• [The request]
Can you reproduce every one of the records below word for word, with nothing left out or changed?

++++ Data rows

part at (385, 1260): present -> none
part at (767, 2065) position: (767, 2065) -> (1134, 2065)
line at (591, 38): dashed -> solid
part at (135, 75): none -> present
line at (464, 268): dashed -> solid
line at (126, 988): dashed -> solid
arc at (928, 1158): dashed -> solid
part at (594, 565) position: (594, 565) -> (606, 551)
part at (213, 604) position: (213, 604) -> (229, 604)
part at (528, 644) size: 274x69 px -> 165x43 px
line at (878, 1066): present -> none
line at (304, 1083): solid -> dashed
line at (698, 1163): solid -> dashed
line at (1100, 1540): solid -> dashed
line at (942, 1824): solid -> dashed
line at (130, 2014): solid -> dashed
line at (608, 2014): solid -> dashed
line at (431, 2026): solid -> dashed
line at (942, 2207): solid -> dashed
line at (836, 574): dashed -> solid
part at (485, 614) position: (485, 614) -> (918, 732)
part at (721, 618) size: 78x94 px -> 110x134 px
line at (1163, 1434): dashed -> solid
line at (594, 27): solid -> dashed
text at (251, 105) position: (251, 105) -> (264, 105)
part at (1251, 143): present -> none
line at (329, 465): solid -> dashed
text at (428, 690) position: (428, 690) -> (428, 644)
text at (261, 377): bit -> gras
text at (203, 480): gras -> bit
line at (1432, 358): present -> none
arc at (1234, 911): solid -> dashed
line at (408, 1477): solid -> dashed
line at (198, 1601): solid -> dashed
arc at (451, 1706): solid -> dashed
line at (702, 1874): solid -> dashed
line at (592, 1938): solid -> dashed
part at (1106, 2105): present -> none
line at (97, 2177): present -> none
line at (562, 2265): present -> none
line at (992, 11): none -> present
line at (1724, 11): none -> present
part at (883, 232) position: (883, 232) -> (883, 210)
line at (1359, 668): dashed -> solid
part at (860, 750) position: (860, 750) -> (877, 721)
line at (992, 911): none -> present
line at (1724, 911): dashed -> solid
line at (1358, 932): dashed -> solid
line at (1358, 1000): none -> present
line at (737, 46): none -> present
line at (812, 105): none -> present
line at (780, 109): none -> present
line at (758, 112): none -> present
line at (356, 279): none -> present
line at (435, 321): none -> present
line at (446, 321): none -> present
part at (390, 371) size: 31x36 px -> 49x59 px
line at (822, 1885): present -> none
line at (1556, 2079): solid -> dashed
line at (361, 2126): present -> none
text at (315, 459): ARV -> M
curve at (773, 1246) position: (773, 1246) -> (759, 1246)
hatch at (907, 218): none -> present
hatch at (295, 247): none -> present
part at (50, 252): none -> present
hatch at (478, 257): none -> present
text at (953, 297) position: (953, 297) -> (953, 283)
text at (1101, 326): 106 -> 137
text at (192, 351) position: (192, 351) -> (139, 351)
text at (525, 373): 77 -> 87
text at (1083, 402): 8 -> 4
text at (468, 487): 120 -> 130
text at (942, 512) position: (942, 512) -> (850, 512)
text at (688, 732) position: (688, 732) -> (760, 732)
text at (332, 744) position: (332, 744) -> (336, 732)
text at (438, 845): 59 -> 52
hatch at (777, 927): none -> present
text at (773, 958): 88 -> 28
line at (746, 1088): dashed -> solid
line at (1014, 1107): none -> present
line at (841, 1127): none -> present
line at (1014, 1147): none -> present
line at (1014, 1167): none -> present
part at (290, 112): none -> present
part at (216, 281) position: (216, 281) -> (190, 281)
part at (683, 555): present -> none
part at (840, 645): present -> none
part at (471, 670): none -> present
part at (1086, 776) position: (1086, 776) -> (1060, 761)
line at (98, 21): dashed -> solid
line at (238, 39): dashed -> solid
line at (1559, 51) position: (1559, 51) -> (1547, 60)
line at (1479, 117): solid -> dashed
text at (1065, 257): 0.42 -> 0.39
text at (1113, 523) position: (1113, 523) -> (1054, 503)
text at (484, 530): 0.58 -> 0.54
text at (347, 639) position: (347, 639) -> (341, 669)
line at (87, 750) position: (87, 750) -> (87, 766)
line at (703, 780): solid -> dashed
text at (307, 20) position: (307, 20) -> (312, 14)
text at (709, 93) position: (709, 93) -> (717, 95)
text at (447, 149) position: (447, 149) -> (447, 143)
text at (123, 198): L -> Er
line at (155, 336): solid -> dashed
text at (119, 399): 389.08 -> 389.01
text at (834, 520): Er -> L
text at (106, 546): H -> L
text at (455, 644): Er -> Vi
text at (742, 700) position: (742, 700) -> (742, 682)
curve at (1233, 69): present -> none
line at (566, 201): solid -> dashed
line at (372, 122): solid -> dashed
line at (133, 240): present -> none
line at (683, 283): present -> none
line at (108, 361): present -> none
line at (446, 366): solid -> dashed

++++++++

• [The solution]
part at (385, 1260): present -> none
part at (767, 2065) position: (767, 2065) -> (1134, 2065)
line at (591, 38): dashed -> solid
part at (135, 75): none -> present
line at (464, 268): dashed -> solid
line at (126, 988): dashed -> solid
arc at (928, 1158): dashed -> solid
part at (594, 565) position: (594, 565) -> (606, 551)
part at (213, 604) position: (213, 604) -> (229, 604)
part at (528, 644) size: 274x69 px -> 165x43 px
line at (878, 1066): present -> none
line at (304, 1083): solid -> dashed
line at (698, 1163): solid -> dashed
line at (1100, 1540): solid -> dashed
line at (942, 1824): solid -> dashed
line at (130, 2014): solid -> dashed
line at (608, 2014): solid -> dashed
line at (431, 2026): solid -> dashed
line at (942, 2207): solid -> dashed
line at (836, 574): dashed -> solid
part at (485, 614) position: (485, 614) -> (918, 732)
part at (721, 618) size: 78x94 px -> 110x134 px
line at (1163, 1434): dashed -> solid
line at (594, 27): solid -> dashed
text at (251, 105) position: (251, 105) -> (264, 105)
part at (1251, 143): present -> none
line at (329, 465): solid -> dashed
text at (428, 690) position: (428, 690) -> (428, 644)
text at (261, 377): bit -> gras
text at (203, 480): gras -> bit
line at (1432, 358): present -> none
arc at (1234, 911): solid -> dashed
line at (408, 1477): solid -> dashed
line at (198, 1601): solid -> dashed
arc at (451, 1706): solid -> dashed
line at (702, 1874): solid -> dashed
line at (592, 1938): solid -> dashed
part at (1106, 2105): present -> none
line at (97, 2177): present -> none
line at (562, 2265): present -> none
line at (992, 11): none -> present
line at (1724, 11): none -> present
part at (883, 232) position: (883, 232) -> (883, 210)
line at (1359, 668): dashed -> solid
part at (860, 750) position: (860, 750) -> (877, 721)
line at (992, 911): none -> present
line at (1724, 911): dashed -> solid
line at (1358, 932): dashed -> solid
line at (1358, 1000): none -> present
line at (737, 46): none -> present
line at (812, 105): none -> present
line at (780, 109): none -> present
line at (758, 112): none -> present
line at (356, 279): none -> present
line at (435, 321): none -> present
line at (446, 321): none -> present
part at (390, 371) size: 31x36 px -> 49x59 px
line at (822, 1885): present -> none
line at (1556, 2079): solid -> dashed
line at (361, 2126): present -> none
text at (315, 459): ARV -> M
curve at (773, 1246) position: (773, 1246) -> (759, 1246)
hatch at (907, 218): none -> present
hatch at (295, 247): none -> present
part at (50, 252): none -> present
hatch at (478, 257): none -> present
text at (953, 297) position: (953, 297) -> (953, 283)
text at (1101, 326): 106 -> 137
text at (192, 351) position: (192, 351) -> (139, 351)
text at (525, 373): 77 -> 87
text at (1083, 402): 8 -> 4
text at (468, 487): 120 -> 130
text at (942, 512) position: (942, 512) -> (850, 512)
text at (688, 732) position: (688, 732) -> (760, 732)
text at (332, 744) position: (332, 744) -> (336, 732)
text at (438, 845): 59 -> 52
hatch at (777, 927): none -> present
text at (773, 958): 88 -> 28
line at (746, 1088): dashed -> solid
line at (1014, 1107): none -> present
line at (841, 1127): none -> present
line at (1014, 1147): none -> present
line at (1014, 1167): none -> present
part at (290, 112): none -> present
part at (216, 281) position: (216, 281) -> (190, 281)
part at (683, 555): present -> none
part at (840, 645): present -> none
part at (471, 670): none -> present
part at (1086, 776) position: (1086, 776) -> (1060, 761)
line at (98, 21): dashed -> solid
line at (238, 39): dashed -> solid
line at (1559, 51) position: (1559, 51) -> (1547, 60)
line at (1479, 117): solid -> dashed
text at (1065, 257): 0.42 -> 0.39
text at (1113, 523) position: (1113, 523) -> (1054, 503)
text at (484, 530): 0.58 -> 0.54
text at (347, 639) position: (347, 639) -> (341, 669)
line at (87, 750) position: (87, 750) -> (87, 766)
line at (703, 780): solid -> dashed
text at (307, 20) position: (307, 20) -> (312, 14)
text at (709, 93) position: (709, 93) -> (717, 95)
text at (447, 149) position: (447, 149) -> (447, 143)
text at (123, 198): L -> Er
line at (155, 336): solid -> dashed
text at (119, 399): 389.08 -> 389.01
text at (834, 520): Er -> L
text at (106, 546): H -> L
text at (455, 644): Er -> Vi
text at (742, 700) position: (742, 700) -> (742, 682)
curve at (1233, 69): present -> none
line at (566, 201): solid -> dashed
line at (372, 122): solid -> dashed
line at (133, 240): present -> none
line at (683, 283): present -> none
line at (108, 361): present -> none
line at (446, 366): solid -> dashed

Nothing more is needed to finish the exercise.